PASSAGE TO READ
↓
As I write this, the entire financial, investing and banking industries are in the middle of what will be known as the Panic of 2008. Due to decades of policies where the government encouraged lenders to give the poor more than the poor can pay back, the entire industry is at risk for collapse. The sobering scenario should be a lesson for anyone seriously interested in preserving their value, and increasing their income.
The number one expense for Americans, in general, isn’t housing, food, transportation or entertainment – it’s taxes. The number one reason stocks collapsed isn’t “greedy” lenders, but the laws that were passed over the last three decades that encouraged financial institutions to ignore the long-term consequences of short-term gain. In a sentence, the government forced big loan companies to give loans to people who couldn’t afford them.
This article isn’t specifically about politics or economics; it’s about financial planning. However, regardless of your political affiliations, the fact that political action impacts the economy and, hence, your finances, is simply unavoidable. There’s no way out of it.
↑
RECORD EXCERPTS
↓
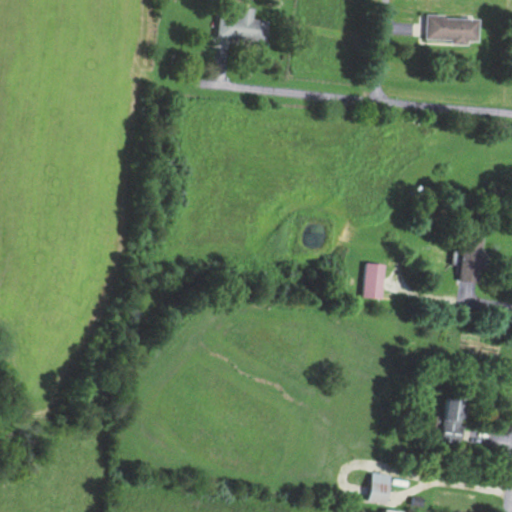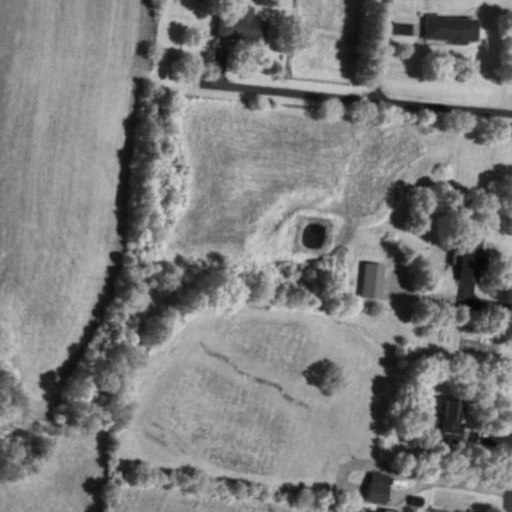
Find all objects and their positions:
↑
↓
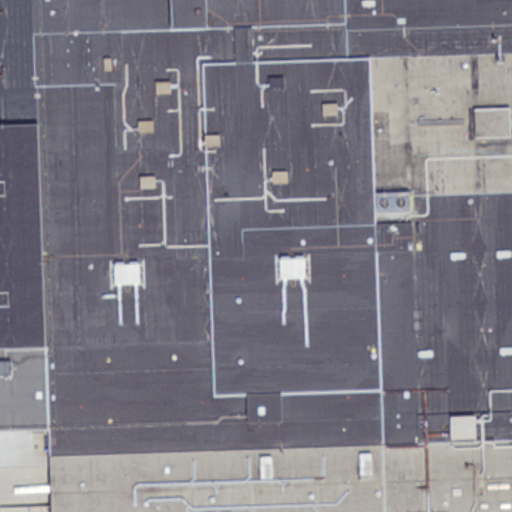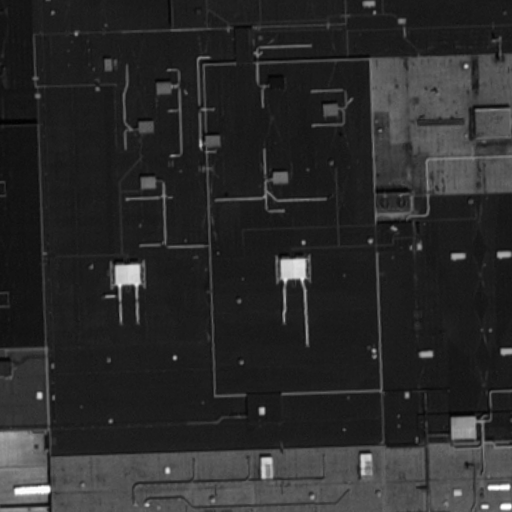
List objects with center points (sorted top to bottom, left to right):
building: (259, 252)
↑
REQUIREMENT
From the financial planning article above, please quote everything from "This article isn’t" down to "way out of it." word for word.

REPLY TO THE TASK
This article isn’t specifically about politics or economics; it’s about financial planning. However, regardless of your political affiliations, the fact that political action impacts the economy and, hence, your finances, is simply unavoidable. There’s no way out of it.